The Casa Nacional de la Moneda de Bolivia in Potosi is an imposing building. From the moment you see the huge wooden doors, complete with large metal studs, you know it is anything but ordinary. The whole building is constructed like a fortress, for this was the mint established by the Spanish to process the silver they were ripping out of the mines in the Cerro Rico (Rich Mountain). Silver which made Potosi famous and Spain rich.
Founded in 1759 to replace to the original sixteenth-century mint, the Casa de la Moneda continued to function as a mint until 1951. Today it is an excellent museum telling the story of the mint and, more poignantly, the history of the destructive force of Spanish greed on the peoples of the Andes.
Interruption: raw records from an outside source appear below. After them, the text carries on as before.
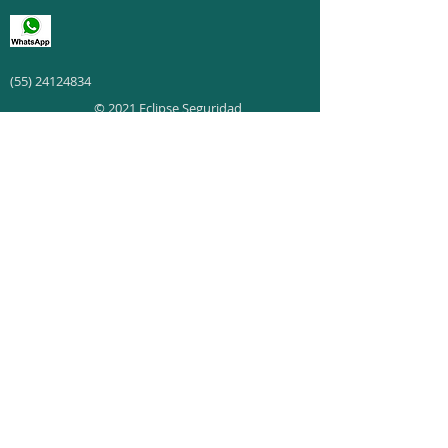
(55) 24124834
© 2021 Eclipse Seguridad
Valle de Chalco, Edo. de México
"Todas las imágenes,
nombres, marcas y
logotipos aqui
presentados son
Copyright © de sus
respectivos autores y son
utilizados con fines
informativos."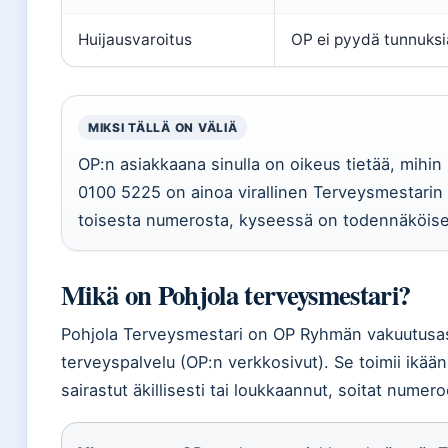
Huijausvaroitus
OP ei pyydä tunnuksi
MIKSI TÄLLÄ ON VÄLIÄ
OP:n asiakkaana sinulla on oikeus tietää, mihi
0100 5225 on ainoa virallinen Terveysmestarin 
toisesta numerosta, kyseessä on todennäköises
Mikä on Pohjola terveysmestari?
Pohjola Terveysmestari on OP Ryhmän vakuutusasi
terveyspalvelu (OP:n verkkosivut). Se toimii ikää
sairastut äkillisesti tai loukkaannut, soitat nume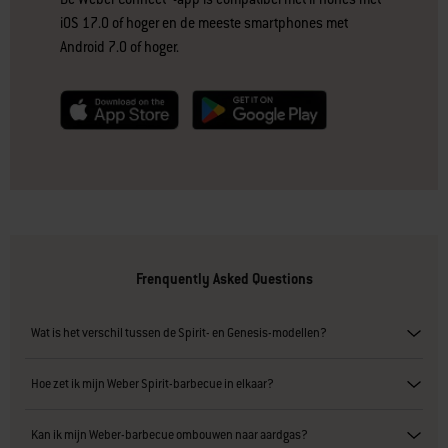
iOS 17.0 of hoger en de meeste smartphones met
Android 7.0 of hoger.
null
null
Frenquently Asked Questions
Wat is het verschil tussen de Spirit- en Genesis-modellen?
Hoe zet ik mijn Weber Spirit-barbecue in elkaar?
Kan ik mijn Weber-barbecue ombouwen naar aardgas?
Potosi held the largest silver deposits in the known world, and its discovery in the 1540’s was a godsend for the Spanish and an unmitigated disaster for the entire Andean highlands.
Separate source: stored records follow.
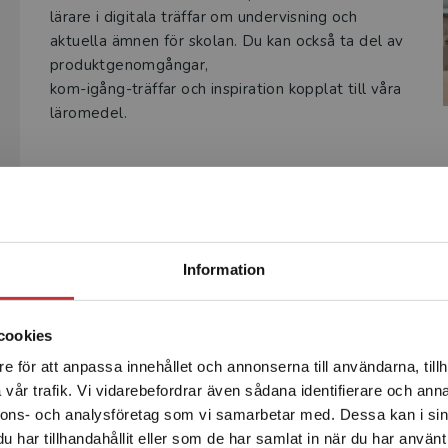
lärare i digitala träffar om undervisning och
aktuella ämnen för skolan. Du kan också ta del av
produktgenomgångar,
kom-igång-träffar och inspiration kopplat till våra
läromedel.
Begränsad fraktregion
Information
cookies
e för att anpassa innehållet och annonserna till användarna, tillh
Det verkar som att du besöker studentlitteratur.se via en
vår trafik. Vi vidarebefordrar även sådana identifierare och anna
enhet utanför Sverige. Vi erbjuder inte leveranser utanför
nnons- och analysföretag som vi samarbetar med. Dessa kan i sin
Sverige. För att kunna slutföra ett köp måste
har tillhandahållit eller som de har samlat in när du har använt 
leveransadressen vara i Sverige.
Läs mer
The wealth of the silver mines in Potosi was legendary in sixteenth- and seventeenth-century Europe, so much so that the saying ‘to be worth a Potosi’, meaning to be worth a fortune, was in common usage. This was the silver the Spanish shipped across the Atlantic from the equally legendary Spanish Maine, where English privateers (pirates) in the employ of the English Crown preyed upon Spanish silver galleons.
While that part of the history of Potosi is still being glamourised by Hollywood in the Pirates of the Caribbean franchise, there is a much darker and more terrible history that remains largely untold.
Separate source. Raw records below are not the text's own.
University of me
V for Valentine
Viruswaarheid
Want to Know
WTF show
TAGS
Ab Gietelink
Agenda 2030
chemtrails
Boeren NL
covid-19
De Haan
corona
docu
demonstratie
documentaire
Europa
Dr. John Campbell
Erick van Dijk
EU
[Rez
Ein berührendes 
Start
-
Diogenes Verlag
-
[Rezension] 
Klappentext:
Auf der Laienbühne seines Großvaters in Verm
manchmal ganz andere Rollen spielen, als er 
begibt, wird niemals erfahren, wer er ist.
The Spanish Crown, mine owners and religious orders grew rich over the three hundred years which followed the discovery of silver in Potosi, but this came at a terrible price in human suffering. The Spanish authorities pressed millions of indigenous Andean peoples into slavery to work in the mines.
So deadly were the working conditions of the mines the Spanish were forced to ship African slaves to Potosi to supplement the rapidly dwindling workforce. It is estimated that between eight and ten million people died in the appalling conditions in both silver and mercury mines or the processing industries. This genocide is as much the history of the Casa de la Moneda as the fascinating history of the mint itself.
If the mines were deadly places to work, the mint itself wasn’t much better. People and animals were worked to death: a donkey had a life expectancy of only three or four months once it arrived in the mint. You can still see the marks in the floor where the donkeys walked endless circles powering the machines.
Today the museum also contains many original and copies of coins minted during colonial and Republican times. There are also numerous artworks and silver items that were created from the wealth of Potosi. The museum also contains this amazing treasure chest which was used to ship silver to Spain. The elaborate locking mechanism was designed to frustrate anyone who stole the chest.
So important were the silver mines of the Cerro Rico that religious art reflected this by incorporating both Christian symbols and pre-conquest religious imagery into artworks – unmistakable in both of these paintings is the shape of the Cerro Rico.
There is also a section of the museum given over to minerals, including this giant Bolivianite – a semi-precious stone of purple and yellow hues found only in Bolivia.
The museum is a must for anyone interested in the history of Bolivia, or wanting to know more about the colonisation of the region and its impact upon the indigenous population of the Andes, as well as the influence Potosi silver had in Europe. The one unexplained feature of the Casa de la Moneda is the odd looking sculpture that greets you on arrival: a giant grinning head surrounded by grapes called El Mascaron. While theories abound, no one other than Eugenio Moulon, the Frenchman who hung it there in 1865, really knows what its true meaning is…answers on a postcard please.